I have not been very active in the association for the past 2 -3 years, but it is still going strong with another core of volunteers leading the way. I have promised to come back and play a role in some way in the future, and I will stick to that.
It is only after reading the article that I realize how pivotal volunteers and persons who contribute their time and energy to their passions are in the development of industries, jobs, and hobbies. It also show the fine line that do exist between professional occupations and hobbies, and how they links between the two are created and maintained.
It never ceases to amaze me at how comprehensive Google is with their pocket full of Web 2.0 tools. A month or so ago as I beginning to tell my son about the transition that was going to occur in his life (moving back to Barbados), I looked for ways to help explain what was going to happen.
I remembered using Google Earth to help explain the distance we were going to travel, amongst the many other questions he had, could we drive to Barbados? Couldn’t we just live between Tallahassee and Barbados? etc.

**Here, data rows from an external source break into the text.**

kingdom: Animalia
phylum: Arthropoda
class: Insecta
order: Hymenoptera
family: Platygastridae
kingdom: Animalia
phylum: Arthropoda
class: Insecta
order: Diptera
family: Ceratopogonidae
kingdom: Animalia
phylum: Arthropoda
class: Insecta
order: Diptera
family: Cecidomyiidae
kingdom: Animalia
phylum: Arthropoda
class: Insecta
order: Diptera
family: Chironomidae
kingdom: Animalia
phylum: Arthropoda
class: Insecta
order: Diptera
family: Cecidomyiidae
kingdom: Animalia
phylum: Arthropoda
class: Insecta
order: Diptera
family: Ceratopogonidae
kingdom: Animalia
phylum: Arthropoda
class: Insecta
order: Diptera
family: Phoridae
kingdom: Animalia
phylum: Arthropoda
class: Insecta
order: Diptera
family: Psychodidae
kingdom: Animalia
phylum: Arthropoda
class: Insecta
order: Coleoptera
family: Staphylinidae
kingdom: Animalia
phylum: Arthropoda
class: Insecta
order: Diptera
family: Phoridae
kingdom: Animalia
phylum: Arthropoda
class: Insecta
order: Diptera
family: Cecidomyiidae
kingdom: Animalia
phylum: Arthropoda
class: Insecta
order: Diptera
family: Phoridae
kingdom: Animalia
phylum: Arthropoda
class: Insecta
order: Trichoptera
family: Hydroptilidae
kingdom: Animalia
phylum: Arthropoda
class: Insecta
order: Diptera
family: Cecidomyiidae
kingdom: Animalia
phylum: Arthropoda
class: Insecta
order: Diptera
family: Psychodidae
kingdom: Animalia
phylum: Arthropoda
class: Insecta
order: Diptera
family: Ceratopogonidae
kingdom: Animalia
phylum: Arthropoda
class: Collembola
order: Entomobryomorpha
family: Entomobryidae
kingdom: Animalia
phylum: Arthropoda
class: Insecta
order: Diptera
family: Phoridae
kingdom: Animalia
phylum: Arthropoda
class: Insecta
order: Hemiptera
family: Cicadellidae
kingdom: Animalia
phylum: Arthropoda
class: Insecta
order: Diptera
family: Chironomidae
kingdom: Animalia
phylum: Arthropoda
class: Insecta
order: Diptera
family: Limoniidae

Google Earth was great in showing him the distance between where we were and home, also highlighting the fact that is a vast ocean with many islands separating the two destinations. The animation of the world turning and zooming into the destination was really cool. Then I could show him a picture of where our home is (similar photo depicted above) and we could zoom in as much as we wanted.
And yes, he wanted me to zoom into our favorite beach but unfortunately Google hasn’t come up with a way of teleporting us there.
Or have they? We will continue to dream because it will sure beat the high airfares and the long flights.